Optimization of loading path in hydroforming T-shape using fuzzy control algorithm

Abstract

The loading path is crucial to the quality of forming parts in the process of tube hydroforming, and thus the design and optimization of loading path is an important issue for tube hydroforming. Wrinkling is a catastrophic defect for thin-walled tube hydroforming. In order to avoid wrinkling, an adaptive simulation approach integrated with a fuzzy control algorithm is used to optimize the loading path of hydroforming a T-shaped tube. The tubular material used is stainless steel and has an outer diameter of 103 mm and the wall thickness of 1.5 mm. The controlled variables are the axial feeding, the counterpunch displacement, and the internal pressure. A code is developed to make the optimization automatically, which works together with LS-DYNA. Six evaluation functions are adopted for identifying geometrical shape and quality of T-shape.
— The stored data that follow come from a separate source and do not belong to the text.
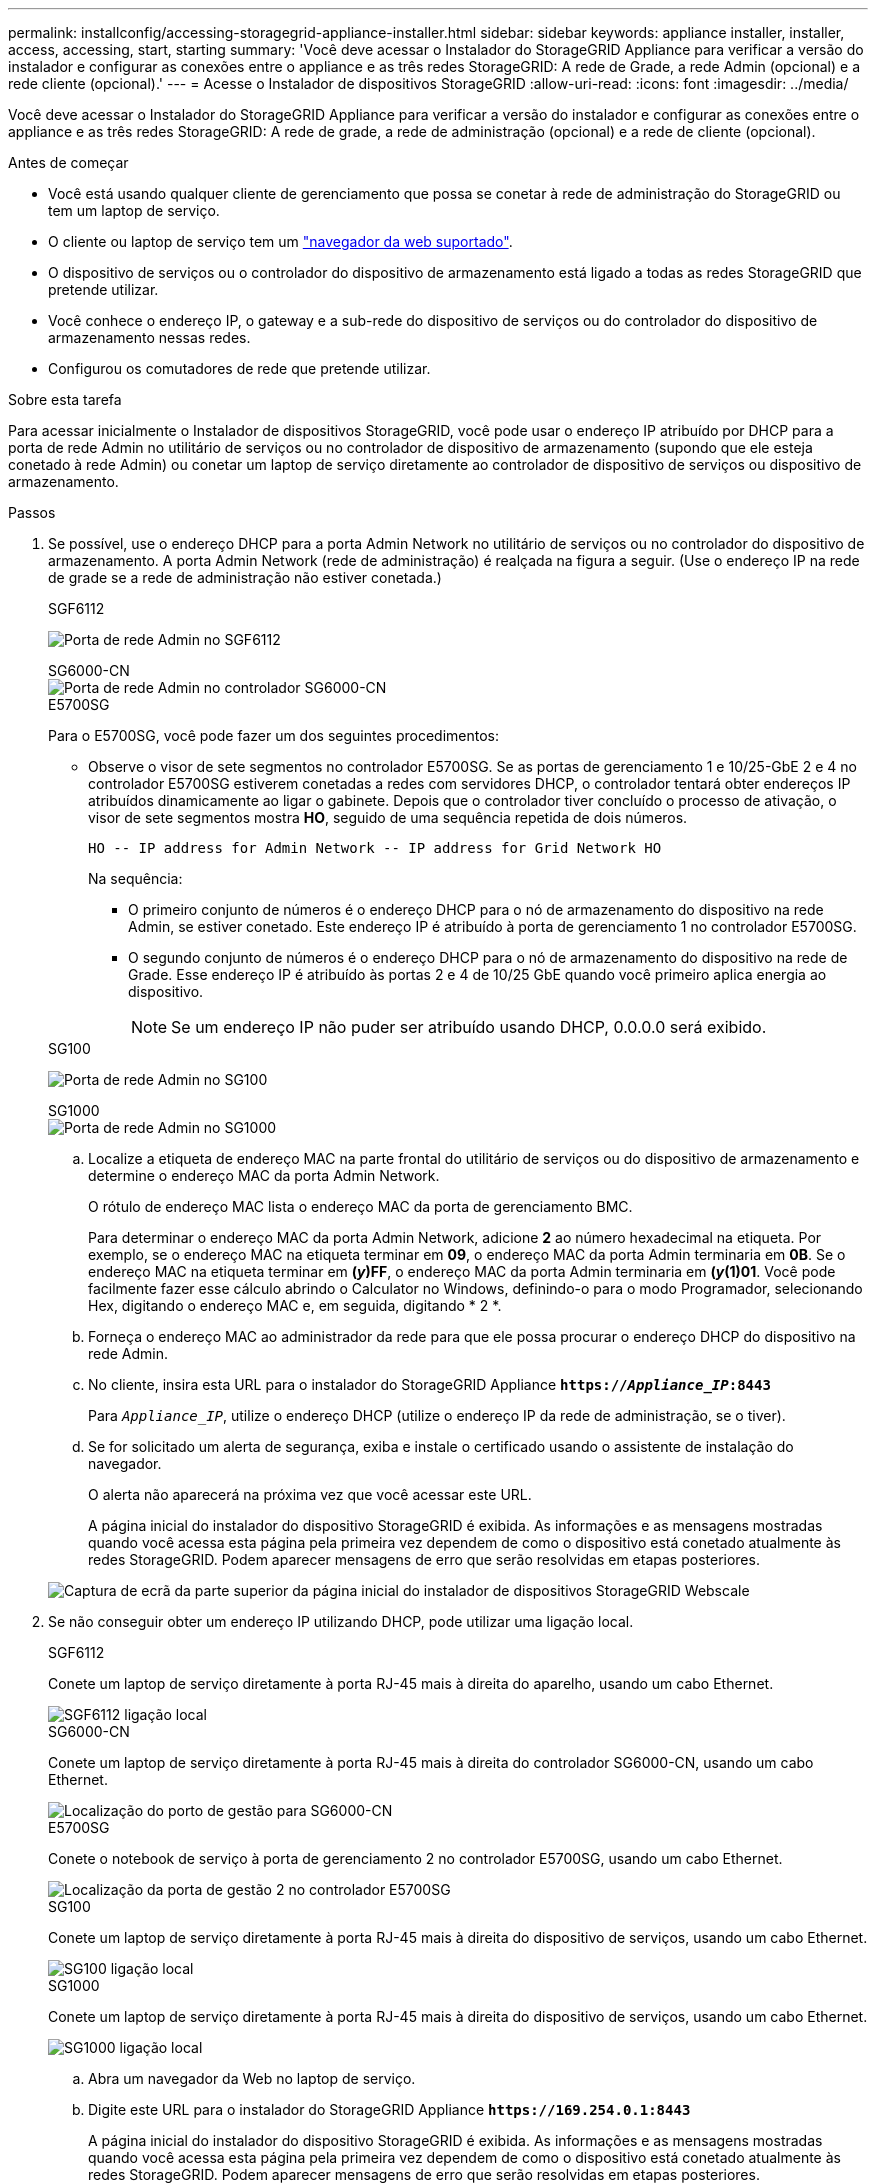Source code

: ---
permalink: installconfig/accessing-storagegrid-appliance-installer.html 
sidebar: sidebar 
keywords: appliance installer, installer, access, accessing, start, starting 
summary: 'Você deve acessar o Instalador do StorageGRID Appliance para verificar a versão do instalador e configurar as conexões entre o appliance e as três redes StorageGRID: A rede de Grade, a rede Admin (opcional) e a rede cliente (opcional).' 
---
= Acesse o Instalador de dispositivos StorageGRID
:allow-uri-read: 
:icons: font
:imagesdir: ../media/


[role="lead"]
Você deve acessar o Instalador do StorageGRID Appliance para verificar a versão do instalador e configurar as conexões entre o appliance e as três redes StorageGRID: A rede de grade, a rede de administração (opcional) e a rede de cliente (opcional).

.Antes de começar
* Você está usando qualquer cliente de gerenciamento que possa se conetar à rede de administração do StorageGRID ou tem um laptop de serviço.
* O cliente ou laptop de serviço tem um link:../admin/web-browser-requirements.html["navegador da web suportado"].
* O dispositivo de serviços ou o controlador do dispositivo de armazenamento está ligado a todas as redes StorageGRID que pretende utilizar.
* Você conhece o endereço IP, o gateway e a sub-rede do dispositivo de serviços ou do controlador do dispositivo de armazenamento nessas redes.
* Configurou os comutadores de rede que pretende utilizar.


.Sobre esta tarefa
Para acessar inicialmente o Instalador de dispositivos StorageGRID, você pode usar o endereço IP atribuído por DHCP para a porta de rede Admin no utilitário de serviços ou no controlador de dispositivo de armazenamento (supondo que ele esteja conetado à rede Admin) ou conetar um laptop de serviço diretamente ao controlador de dispositivo de serviços ou dispositivo de armazenamento.

.Passos
. Se possível, use o endereço DHCP para a porta Admin Network no utilitário de serviços ou no controlador do dispositivo de armazenamento. A porta Admin Network (rede de administração) é realçada na figura a seguir. (Use o endereço IP na rede de grade se a rede de administração não estiver conetada.)
+
[role="tabbed-block"]
====
.SGF6112
--
image:../media/sg6100_admin_network_port.png["Porta de rede Admin no SGF6112"]

--
.SG6000-CN
--
image::../media/sg6000_cn_admin_network_port.png[Porta de rede Admin no controlador SG6000-CN]

--
.E5700SG
--
Para o E5700SG, você pode fazer um dos seguintes procedimentos:

** Observe o visor de sete segmentos no controlador E5700SG. Se as portas de gerenciamento 1 e 10/25-GbE 2 e 4 no controlador E5700SG estiverem conetadas a redes com servidores DHCP, o controlador tentará obter endereços IP atribuídos dinamicamente ao ligar o gabinete. Depois que o controlador tiver concluído o processo de ativação, o visor de sete segmentos mostra *HO*, seguido de uma sequência repetida de dois números.
+
[listing]
----
HO -- IP address for Admin Network -- IP address for Grid Network HO
----
+
Na sequência:

+
*** O primeiro conjunto de números é o endereço DHCP para o nó de armazenamento do dispositivo na rede Admin, se estiver conetado. Este endereço IP é atribuído à porta de gerenciamento 1 no controlador E5700SG.
*** O segundo conjunto de números é o endereço DHCP para o nó de armazenamento do dispositivo na rede de Grade. Esse endereço IP é atribuído às portas 2 e 4 de 10/25 GbE quando você primeiro aplica energia ao dispositivo.
+

NOTE: Se um endereço IP não puder ser atribuído usando DHCP, 0.0.0.0 será exibido.





--
.SG100
--
image:../media/sg100_admin_network_port.png["Porta de rede Admin no SG100"]

--
.SG1000
--
image::../media/sg1000_admin_network_port.png[Porta de rede Admin no SG1000]

--
====
+
.. Localize a etiqueta de endereço MAC na parte frontal do utilitário de serviços ou do dispositivo de armazenamento e determine o endereço MAC da porta Admin Network.
+
O rótulo de endereço MAC lista o endereço MAC da porta de gerenciamento BMC.

+
Para determinar o endereço MAC da porta Admin Network, adicione *2* ao número hexadecimal na etiqueta. Por exemplo, se o endereço MAC na etiqueta terminar em *09*, o endereço MAC da porta Admin terminaria em *0B*. Se o endereço MAC na etiqueta terminar em *(_y_)FF*, o endereço MAC da porta Admin terminaria em *(_y_(1)01*. Você pode facilmente fazer esse cálculo abrindo o Calculator no Windows, definindo-o para o modo Programador, selecionando Hex, digitando o endereço MAC e, em seguida, digitando * 2 *.

.. Forneça o endereço MAC ao administrador da rede para que ele possa procurar o endereço DHCP do dispositivo na rede Admin.
.. No cliente, insira esta URL para o instalador do StorageGRID Appliance
`*https://_Appliance_IP_:8443*`
+
Para `_Appliance_IP_`, utilize o endereço DHCP (utilize o endereço IP da rede de administração, se o tiver).

.. Se for solicitado um alerta de segurança, exiba e instale o certificado usando o assistente de instalação do navegador.
+
O alerta não aparecerá na próxima vez que você acessar este URL.

+
A página inicial do instalador do dispositivo StorageGRID é exibida. As informações e as mensagens mostradas quando você acessa esta página pela primeira vez dependem de como o dispositivo está conetado atualmente às redes StorageGRID. Podem aparecer mensagens de erro que serão resolvidas em etapas posteriores.

+
image::../media/appliance_installer_home_5700_5600.png[Captura de ecrã da parte superior da página inicial do instalador de dispositivos StorageGRID Webscale]



. Se não conseguir obter um endereço IP utilizando DHCP, pode utilizar uma ligação local.
+
[role="tabbed-block"]
====
.SGF6112
--
Conete um laptop de serviço diretamente à porta RJ-45 mais à direita do aparelho, usando um cabo Ethernet.

image::../media/sg6100_link_local_port.png[SGF6112 ligação local]

--
.SG6000-CN
--
Conete um laptop de serviço diretamente à porta RJ-45 mais à direita do controlador SG6000-CN, usando um cabo Ethernet.

image::../media/sg6000_cn_link_local_port.png[Localização do porto de gestão para SG6000-CN]

--
.E5700SG
--
Conete o notebook de serviço à porta de gerenciamento 2 no controlador E5700SG, usando um cabo Ethernet.

image::../media/e5700sg_mgmt_port_2.gif[Localização da porta de gestão 2 no controlador E5700SG]

--
.SG100
--
Conete um laptop de serviço diretamente à porta RJ-45 mais à direita do dispositivo de serviços, usando um cabo Ethernet.

image::../media/sg100_link_local_port.png[SG100 ligação local]

--
.SG1000
--
Conete um laptop de serviço diretamente à porta RJ-45 mais à direita do dispositivo de serviços, usando um cabo Ethernet.

image::../media/sg1000_link_local_port.png[SG1000 ligação local]

--
====
+
.. Abra um navegador da Web no laptop de serviço.
.. Digite este URL para o instalador do StorageGRID Appliance
`*\https://169.254.0.1:8443*`
+
A página inicial do instalador do dispositivo StorageGRID é exibida. As informações e as mensagens mostradas quando você acessa esta página pela primeira vez dependem de como o dispositivo está conetado atualmente às redes StorageGRID. Podem aparecer mensagens de erro que serão resolvidas em etapas posteriores.

+

NOTE: Se não conseguir aceder à página inicial através de uma ligação local, configure o endereço IP do computador portátil de serviço como `169.254.0.2`, e tente novamente.





.Depois de terminar
Depois de acessar o Instalador de dispositivos StorageGRID:

* Verifique se a versão do Instalador de dispositivos StorageGRID no dispositivo corresponde à versão de software instalada no sistema StorageGRID. Atualize o Instalador de dispositivos StorageGRID, se necessário.
+
link:verifying-and-upgrading-storagegrid-appliance-installer-version.html["Verifique e atualize a versão do instalador do StorageGRID Appliance"]

* Revise todas as mensagens exibidas na página inicial do Instalador do StorageGRID Appliance e configure a configuração do link e a configuração do IP, conforme necessário.
+
image::../media/appliance_installer_home_services_appliance.png[Página inicial do Instalador de dispositivos - SG100 e SG1000]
Failure indicators obtained from the simulation results are used as the input of the fuzzy control, and then process parameters are adjusted according to the expert experiences in the fuzzy controller. In this way, a reasonable loading path for producing a sound T-shape is obtained, and also a T-shaped product is successfully hydroformed by experiment. The result shows that the fuzzy control algorithm can provide an adequately reliable loading path for hydroforming T-shaped tubes.